Rule 120-2-83-.05 Credentialing

(a) Nothing in this Regulation Chapter shall require managed care entities to credential as to nominated providers.
(b) As provided for in O.C.G.A. § 33-20A-9.1(c)(1)(C), managed care entities are permitted to implement credentialing procedures that meet minimum requirements set forth by recognized credentialing bodies.
(c) Within ninety (90) days of receipt of all necessary information as required by the managed care entity and provided with the nomination form in accordance with Rule 120-2-83-.04(a)(l), the managed care entity shall provide notice in writing, to the provider and the enrollee, of the credentialing decision.
(d) For deselected providers, this notice shall contain the specific statutory, medical, professional or ethical reasons for deselection.

Rule 120-2-83-.06 Form Filings; Examination Authority

(a) Rate and form filings for the option shall be deemed original filings.
(b) Managed care entities may seek approval of acceptable group master contract language which describes administrative procedures and limits changes to or withdrawals from the option election by an enrollee, consistent with Rule 120-2-83-.03(d).
(c) The requirements for offering the option pursuant to this Regulation Chapter shall be satisfied if a managed care entity meets all requirements set forth in O.C.G.A. § 33-20A-9.1(d)(2)(C).
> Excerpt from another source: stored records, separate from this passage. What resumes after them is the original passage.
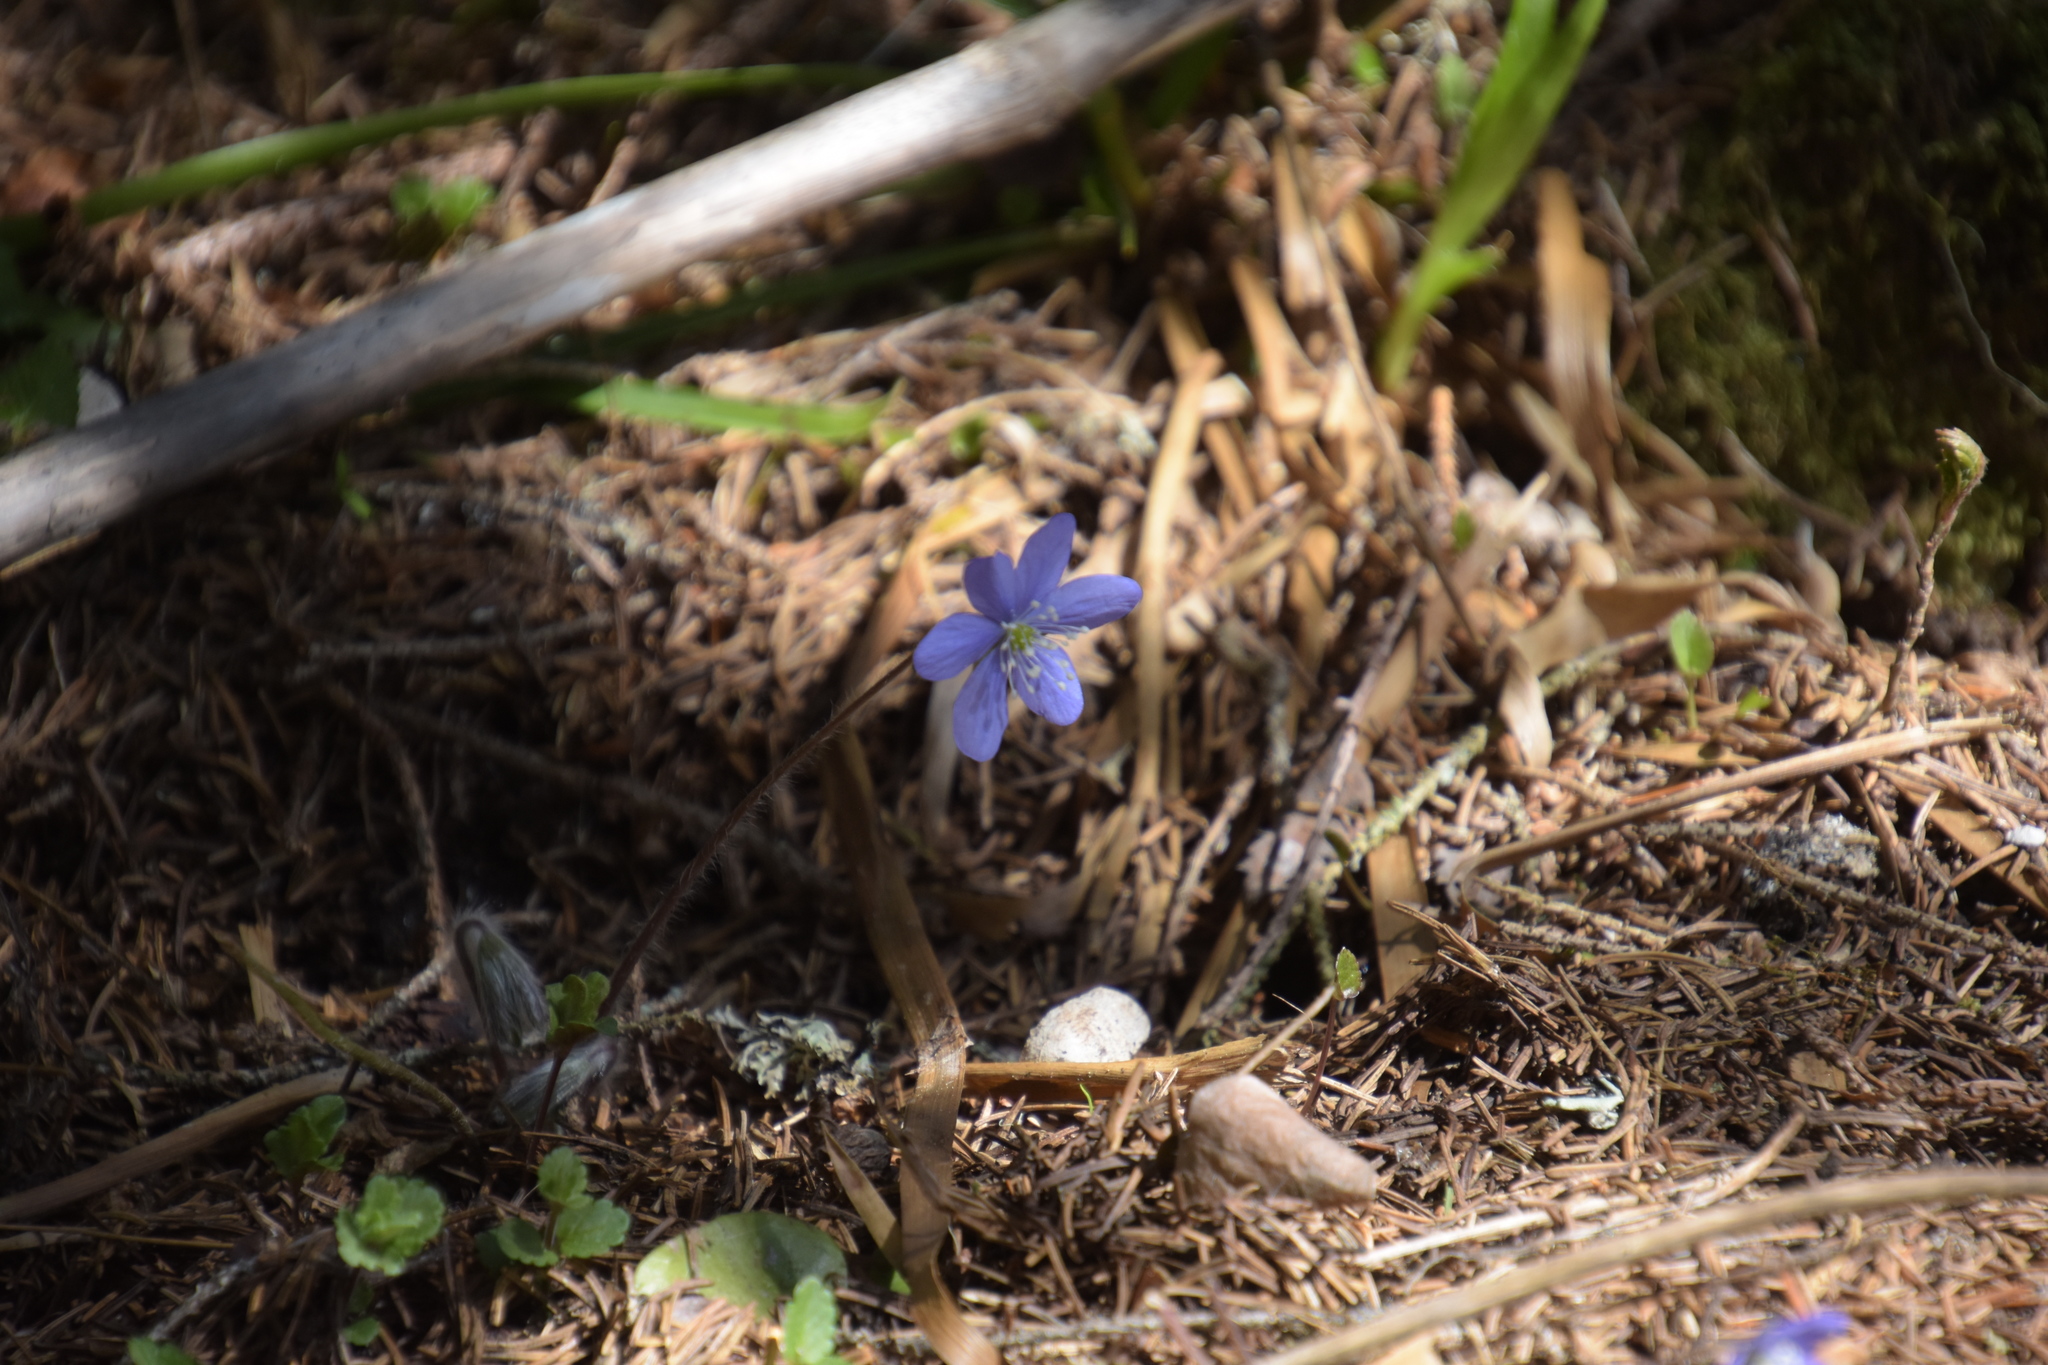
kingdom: Plantae
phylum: Tracheophyta
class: Magnoliopsida
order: Ranunculales
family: Ranunculaceae
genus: Hepatica
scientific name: Hepatica nobilis
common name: Liverleaf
Compliance with this paragraph shall be applicable on a product and option specific basis, including different cost sharing levels.
(d) Nothing in this Regulation Chapter shall affect the Commissioner's examination authority pursuant to Title 33 of the Official Code of Georgia Annotated.

Rule 120-2-83-.07 Penalties

Any insurer, or any agent, counselor, representative, officer, or employee of such insurer failing to comply with the requirements of this Regulation Chapter shall be subject to such penalties as may be appropriate under the insurance laws of this State.

Rule 120-2-83-.08 Severability

If any provision of this Regulation Chapter or the application of it to any person or circumstance is held invalid, such invalidity shall not affect the provisions or applications of the rules herein which can be given effect without the invalid portion. To that end, the provisions of this Rule are declared to be severable.